Recent GWAS have identified several susceptibility loci for NHL. Despite these successes, much of the heritable variation in NHL risk remains to be explained. Common copy-number variants are important genomic sources of variability, and hence a potential source to explain part of this missing heritability. In this study, we carried out a CNV analysis using GWAS data from 681 NHL cases and 749 controls to explore the relationship between common structural variation and lymphoma susceptibility.
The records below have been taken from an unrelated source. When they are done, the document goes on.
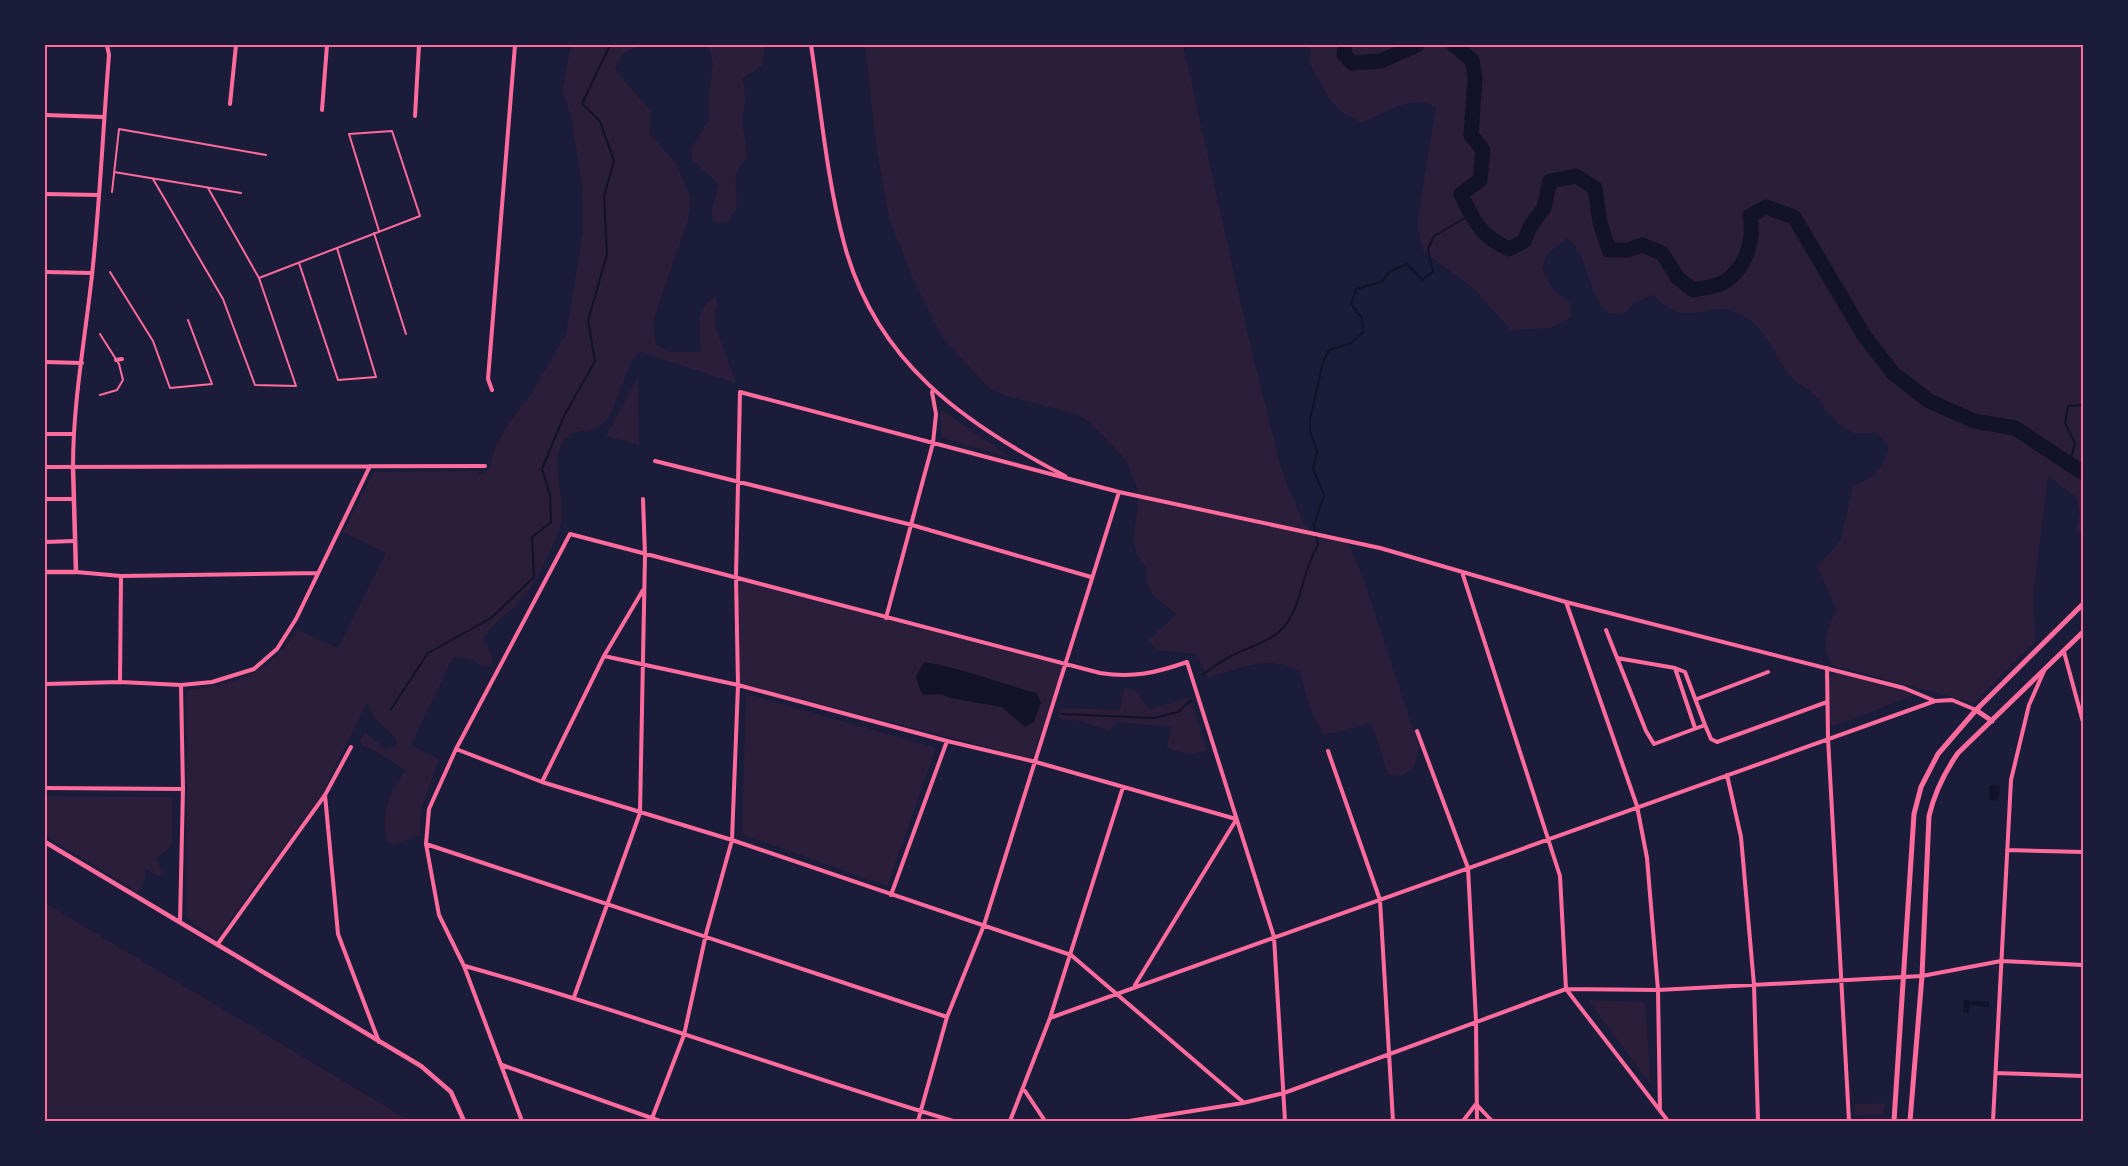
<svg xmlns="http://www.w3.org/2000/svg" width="2128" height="1166" viewBox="0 0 2128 1166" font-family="Lora,serif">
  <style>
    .green { fill: #2a1e3b }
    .water { fill: #12122b }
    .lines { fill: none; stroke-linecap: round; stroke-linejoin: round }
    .stream { stroke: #12122b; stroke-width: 2 }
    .river { stroke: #12122b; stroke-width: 15 }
    .service { stroke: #ff6b9d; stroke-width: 2 }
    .minor { stroke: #ff6b9d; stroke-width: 4 }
    .tertiary { stroke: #ff6b9d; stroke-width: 4.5 }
    .secondary { stroke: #ff6b9d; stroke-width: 5 }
    .neatline { fill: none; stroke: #ff6b9d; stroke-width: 2 }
  </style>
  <rect width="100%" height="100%" fill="#1b1b3a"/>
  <!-- green -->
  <path class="green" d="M571 45H639L623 54 615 68C625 84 639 96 651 111L650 134 676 163 691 199 688 220 653 322 656 345 671 352H701C699 334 694 306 716 297L718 305 715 308 716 328 736 383 640 352C629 356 618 403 609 417 593 440 574 423 563 442 549 469 567 495 561 523 559 535 535 584 527 593 514 609 494 622 483 639L492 657 493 665C480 670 479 662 469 659 464 658 458 658 453 657L411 745 439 759C431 785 417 806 421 835L394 845 387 841C381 808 388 799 405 770L374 750 362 746 360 740 365 732 385 749 397 746 394 736 375 719 367 703 322 794 216 939 187 918V690C239 684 268 673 298 630L338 648 386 553 343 532 374 472 479 471 478 476 489 469 495 448 507 426 531 394 566 334 583 231 582 185 571 116 562 90Z
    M708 45H765L762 65 742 79C749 101 742 106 743 126 744 137 747 146 747 159 726 178 741 189 736 209 735 213 730 218 728 222H716L711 214 718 184 692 159 691 149 709 120V92L713 63Z
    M865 45H1183L1247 331 1282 471 1304 525 1315 536 1347 542 1362 575 1419 748 1414 768 1401 776 1389 775C1380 757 1381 738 1368 723L1340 732 1323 734 1308 704 1300 672C1270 654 1239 668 1208 678L1196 654 1156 650 1149 640 1176 614 1153 595 1147 583V569L1137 555 1133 539 1138 505V489L1125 459 1091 423 1076 414 1006 396 989 388 943 338 914 281 890 221 876 147Z
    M1310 45H2083V536L2076 529 2080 515 2077 498 2048 476 2033 598 2036 640 1974 703 1832 665C1820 646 1827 628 1837 610L1817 567 1841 540 1853 486C1875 478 1882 469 1889 448 1876 425 1873 436 1855 433 1846 432 1835 420 1829 414 1825 410 1823 404 1819 399 1810 389 1795 383 1787 372 1772 349 1764 326 1738 313 1718 303 1704 315 1684 313 1672 313 1661 302 1653 295L1634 303 1624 314 1608 313C1587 293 1589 257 1568 238L1547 254 1542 269 1554 291 1570 301 1571 317 1551 328 1511 330 1472 287 1424 252C1419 240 1417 230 1418 217L1436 107C1410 94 1386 113 1362 123L1341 112 1331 101 1309 62Z
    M638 377 639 445 606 436Z
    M940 409 1010 457 942 438Z
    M739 581 1063 666 1032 759 740 683Z
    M1836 673 1915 692V695L1833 726 1830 722 1829 678Z
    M1124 688 1135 690 1149 710 1189 697 1207 751 1187 754 1167 748 1171 727 1117 722 1109 731 1080 721 1058 719 1061 708 1120 710Z
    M746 694 936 748 887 886 742 834Z
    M45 796 172 797V843L169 849 156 858 162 871 161 875 156 876 145 868V880L138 892 45 836Z
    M45 903 410 1121H45Z
    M1588 1000 1645 1002 1651 1085Z
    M1886 1103 1883 1114 1855 1115 1854 1104Z"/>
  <!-- water -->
  <path class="water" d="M924 662C963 668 998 683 1036 693L1041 703 1034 722 1025 727 1002 707 950 698 941 694 922 695 916 677Z
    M1990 785 2000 786 1998 801 1989 800Z
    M1964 1000 1989 1002V1007L1970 1005 1969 1013 1963 1012Z"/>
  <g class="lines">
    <!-- stream -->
    <path class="stream" d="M2069 466 2075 443 2065 423 2068 406 2083 405
      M1203 674C1214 667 1224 659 1235 654 1251 646 1272 641 1284 627 1303 603 1302 570 1318 545L1314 525 1324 495 1313 469 1317 452 1310 430V420L1323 362 1329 350 1351 343 1363 332 1362 318 1351 304 1356 289 1383 281 1389 272 1407 264 1422 280 1433 272 1428 249 1434 236 1470 215
      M391 709 428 653 491 618 534 577 532 537 551 522 550 495 542 469 564 416 595 361 588 321 607 254 604 196 614 161 600 121 582 104 610 45
      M1062 714 1154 718 1178 712 1191 700"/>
    <!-- river -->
    <path class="river" d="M1345 45 1344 54 1352 63 1381 61 1417 45
      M1454 45 1472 60 1475 78 1471 135 1483 150 1480 180 1461 194C1473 221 1482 237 1509 249L1524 241 1531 225 1544 208 1550 181 1576 176 1595 188 1600 223 1609 250H1628L1642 245 1662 253 1678 278 1693 290C1702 288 1714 287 1722 283 1745 271 1755 240 1750 216L1766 207 1794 217 1865 337 1893 373 1929 401 1974 421 2015 428 2083 473"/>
    <!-- service -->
    <path class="service" d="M114 172 241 193
      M153 179 223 299 255 385 296 386 259 278 208 188
      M112 192 119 129 266 155
      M374 233 406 334
      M299 263 338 380 376 377 337 248
      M110 272 153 341 170 388 212 384 188 320
      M259 278 420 216 392 131 349 134 379 231
      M100 334 119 364 123 380 117 390 100 395"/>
    <!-- minor -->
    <path class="minor" d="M811 45C821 110 827 180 844 243 875 361 963 423 1065 476
      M230 104 236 45
      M322 110 327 45
      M45 115 104 117
      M415 116 419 45
      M45 194 99 195
      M45 272 92 273
      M116 360 122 359
      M45 362 82 363
      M492 390 488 379 515 45
      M45 434H73
      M655 461 912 525 1091 577
      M45 467 485 466
      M73 467C73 402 85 339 92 275 100 202 103 128 109 55L107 45
      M45 499H73
      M45 542 74 541
      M76 572 121 576 318 573
      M1462 572 1560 876 1566 989 1668 1121
      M1566 602 1637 806 1647 858 1658 990 1660 1111
      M886 618 933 443 936 414 932 392
      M1606 630 1646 731 1654 744 1705 725 1711 739 1717 742 1827 702
      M2064 652 2083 722
      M604 656 643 590
      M1617 658 1675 668 1685 672 1705 725
      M1675 668 1695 728
      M1827 668 1828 738 1849 1121
      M120 682 121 576
      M45 684 120 682 181 685 212 682 254 669 277 649 296 619 370 466
      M1697 699 1768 672
      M1417 731 1468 868 1476 1021 1477 1121
      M456 749 542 782 732 840 1071 955 1243 1102
      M1328 751 1380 900 1393 1121
      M1727 775 1741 837 1754 985 1758 1121
      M542 782 604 656 738 685 947 741 1036 762 1236 819
      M45 788 183 789
      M325 795 338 934 379 1042
      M426 844 947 1017
      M2007 850 2083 852
      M891 895 947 741
      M180 922 183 789 181 685
      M217 945 325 795 351 747
      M465 966C629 1012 789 1072 953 1121
      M1135 985 1236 820
      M574 997 640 813 645 555 643 499
      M1050 1018 1935 701 1952 700 1976 710
      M502 1065 660 1121
      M1996 1073 2083 1076
      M1025 1091 1045 1121
      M522 1121 464 966 439 915 426 844 429 809 456 749 570 534 1100 673C1133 678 1156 673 1187 662L1274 937 1285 1121
      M651 1121 684 1035 706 934 732 840 738 685 736 576 740 392 1119 492 1380 548 1566 602 1904 688 1935 701
      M918 1121 947 1017 984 925 1119 492
      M1010 1121 1050 1018 1123 787
      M1129 1121 1243 1103 1284 1093 1566 989 1658 990 1922 976 2001 961 2083 965
      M1463 1121 1476 1104 1492 1121
      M1993 1121 2011 780 2029 705 2044 671"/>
    <!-- tertiary -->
    <path class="tertiary" d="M45 572H76L73 467
      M45 842 421 1066 451 1092 464 1121"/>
    <!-- secondary -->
    <path class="secondary" d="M1976 710 1992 721
      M1894 1121 1914 814 1921 787 1938 754 1976 710 2083 604
      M1910 1121 1922 976 1929 816C1935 791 1944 773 1958 753L2083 632"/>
  </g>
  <!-- border -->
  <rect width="2128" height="1166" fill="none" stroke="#1b1b3a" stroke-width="93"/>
  <rect x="46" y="46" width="2036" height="1074" class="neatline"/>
</svg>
Here we found a novel association with diffuse large B-cell lymphoma (DLBCL) risk involving a partial duplication of the C-terminus region of the LOC283177 long non-coding RNA that was further validated by quantitative PCR. For chronic lymphocytic leukemia/small lymphocytic lymphoma (CLL/SLL), known somatic deletions were identified on chromosomes 13q14, 11q22-23, 14q32 and 22q11.22. Our study shows that GWAS data can be used to identify germline CNVs associated with disease risk for DLBCL and somatic CNVs for CLL/SLL. We performed a genome-wide CNV analysis of 681 NHL cases and 749 controls from the San Francisco Bay Area, genotyped using the Illumina HumanCNV370-Duo BeadChip array. Signal intensity data in the form of log R ratio (LRR) and B allele frequency (BAF) values were obtained directly from the Beadstudio software. Quality control filtering was used to exclude unreliable samples, resulting in a final dataset of 619 NHL cases (205 FL, 242 DLBCL, 172 CLL/SLL) and 730 controls.